И это было только началом.
Вновь процитируем фрагмент из книги Вальтера Кривицкого «Я был агентом Сталина»:
«В начале 1935 года ОГПУ представило Политбюро доклад о преступности среди малолетних. Расстрелы, высылки и голод 1932 – 1933 годов породили новые массы беспризорных, бездомных сирот, бродящих по городам и сёлам…
8 апреля в "Известиях" был помещён декрет Советского государства за подписью президента Калинина и премьера Молотова, озаглавленный "О мерах борьбы с преступностью среди несовершеннолетних". Этим декретом на детей, достигших двенадцатилетнего возраста, в качестве меры наказания за преступления от мелкого воровства до измены распространялась смертная казнь.
Вооружившись этим страшным законом, ОГПУ начало устраивать облавы на сотни тысяч подростков и заключать их в концентрационные лагеря и трудовые колонии, а нередко присуждать к расстрелу».
Режим, который так безжалостно относился к детям, к учёным-физикам и вовсе не питал никаких симпатий.

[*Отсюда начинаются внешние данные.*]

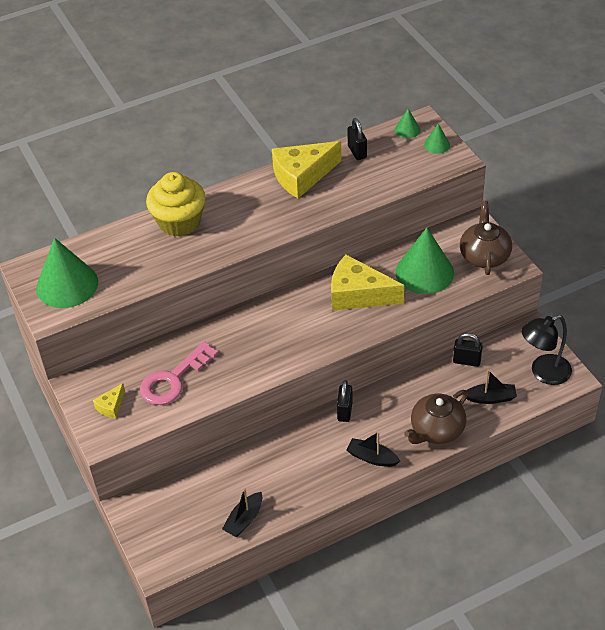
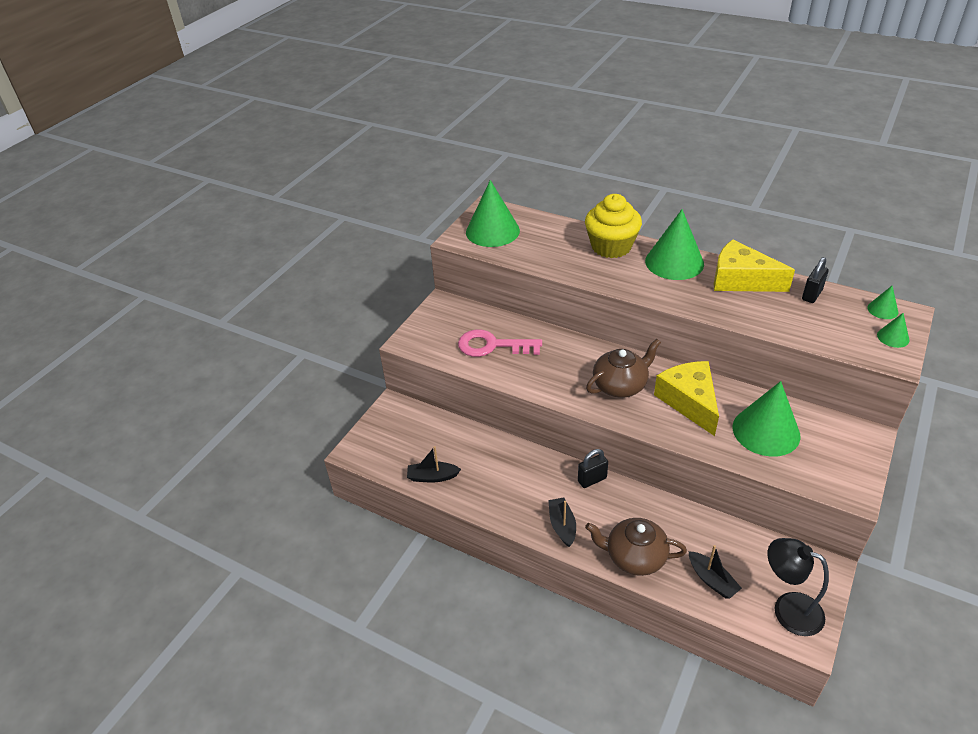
camera: 55 degrees right, 5 degrees down
(111, 406) = (439, 329): yellow cheese -> none
(241, 198) = (674, 262): none -> green cone
(466, 361) = (734, 536): black padlock -> none
(484, 256) = (839, 463): brown teapot -> brown teapot (620, 385)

«Враги народа» из Харькова
Очень скоро волна репрессий докатилась и до Харьковского физтеха. Новым директором УФТИ (вместо уехавшего в Англию Лейпунского) неожиданно для всех был назначен Семён Абрамович Давидович.
Этого человека мало кто знал, научных степеней у него не было, в физических лабораториях за какими-либо исследованиями его тоже не встречали. Руководить крупнейшим физико-техническим институтом Давидовича поставила партия. О его назначении коллектив УФТИ узнал 1 декабря 1934 года – в день убийства Кирова.
Нового директора встретили настороженно и с явным неодобрением.
В начале 1935 года Народный комиссариат тяжёлой промышленности, в ведении которого находился УФТИ, решил поручить институту разработки военного характера. Под большим секретом физикам сообщили, что Красная армия нуждается в мощных генераторах коротких волн, в кислородных приборах для высотных полётов, а также в авиадвигателях, работающих на жидком водороде.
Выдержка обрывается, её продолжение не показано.